Phew!! It was a close-run thing, but right at the point of discussing a reduction of the number of pages in Cumbrian Railways, a knight in shining armour sallied forth to save the day. One particular damsel in distress was the Electronic Telegraph, the section of the Journal that was given over to publishing some of the material discussed on the CRA chat line. Since the well-deserved retirement of Norman Gray, ably providing the material for a number of years, a replacement could not be found. Your committee scoured the length and breadth of the land for a suitable champion to take up the challenge and defend this lady in distress. Then Lo! All was not going to be lost. At the Autumn meeting of the CRA, the gallant Sir David Orangejacket has stepped forward to pick up the gauntlet. David marks the return of this popular feature in this issue with a bumper catch-up of the interesting subjects that have been discussed over the last few months. My thanks to him for taking on this task. Many other line societies have also adopted the idea of reporting the traffic on their own chat groups, but I fear no censure when I say that I think ours is the best.

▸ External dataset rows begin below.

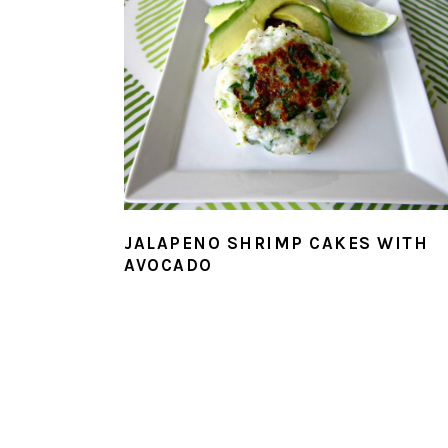
JALAPENO SHRIMP CAKES WITH
AVOCADO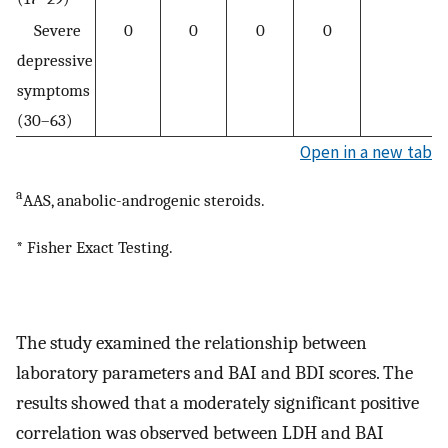
Severe
0
0
0
0
depressive
symptoms
(30–63)
Open in a new tab
a
AAS, anabolic-androgenic steroids.
* Fisher Exact Testing.
The study examined the relationship between
laboratory parameters and BAI and BDI scores. The
results showed that a moderately significant positive
correlation was observed between LDH and BAI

A lot of other positive things have occurred since my last missive. We are well on the way to establishing a photo-processing team. Three members have offered their services and are now working on photographs for our publications. Other members have offered their services to undertake drawings and maps. Rob Chambers has produced the first set of maps to be published, helping illustrate Ken Harper’s report of the Carlisle trip. Another draughtsman, Allan Jones, has produced further maps to go with the latest field trip report, which will appear in the next issue. Whilst it is gratifying that these members have stepped up to help, there is always room for more volunteers. The more the merrier to keep individual workloads reasonable.

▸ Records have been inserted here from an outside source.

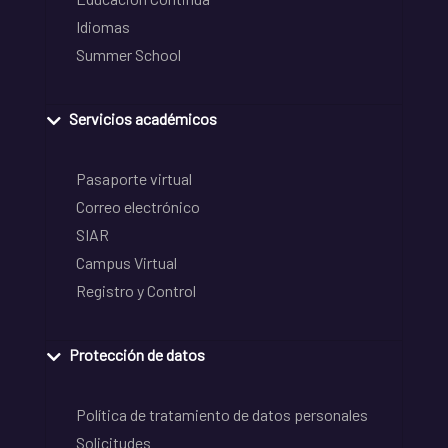
Idiomas
Summer School
Servicios académicos
Pasaporte virtual
Correo electrónico
SIAR
Campus Virtual
Registro y Control
Protección de datos
Política de tratamiento de datos personales
Solicitudes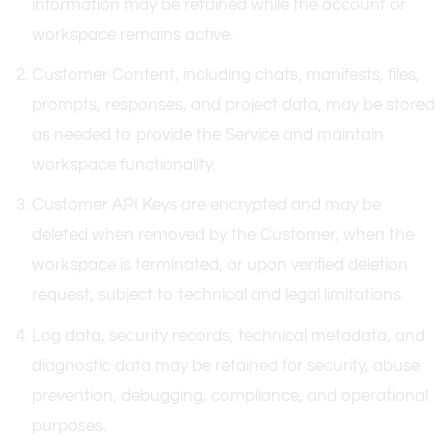
information may be retained while the account or
workspace remains active.
Customer Content, including chats, manifests, files,
prompts, responses, and project data, may be stored
as needed to provide the Service and maintain
workspace functionality.
Customer API Keys are encrypted and may be
deleted when removed by the Customer, when the
workspace is terminated, or upon verified deletion
request, subject to technical and legal limitations.
Log data, security records, technical metadata, and
diagnostic data may be retained for security, abuse
prevention, debugging, compliance, and operational
purposes.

John Hammond’s piece on the Quintinshill accident has generated a lot of further interest. On the strength of the article, an approach has been made by a documentary film company. They are keen to use John’s detailed knowledge together with the resources we have within the Association to make sure they are going to get the story straight. Further development in the story came when Chris Quarmby sent a copy to his friend, John Cowper, to try and see if there was any link between him and the driver of one of the engines involved in the accident. There indeed was a link and this brought forward more information by John on the original John Cowper together with other family connections with the railway industry.
The articles published in Cumbrian Railways have also been taken up by t’other CRA – The Caledonian Railway Association – to form a basis of further articles in their own Journal, The True Line. My thanks go to the two Johns and Chris for providing us with a clearer insight into this dreadful accident.

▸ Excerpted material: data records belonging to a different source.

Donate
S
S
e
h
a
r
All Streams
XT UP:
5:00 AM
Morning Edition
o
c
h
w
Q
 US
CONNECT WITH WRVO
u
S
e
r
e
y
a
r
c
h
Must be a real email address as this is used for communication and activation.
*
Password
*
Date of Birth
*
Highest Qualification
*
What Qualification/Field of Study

Help has also been given to a company preparing display boards to be posted at Carlisle station. These boards will give an outline history of the station to those thousands of passengers that use it every day. The station was rated as number four in a list of ten great English railway stations recently produced by English Heritage.
Another approach, this time from Copeland Borough Council, will see interpretative boards being placed at strategic locations around the harbour.
Needless to say, our web site and contact details feature on these boards as do a number of photographs from our archive.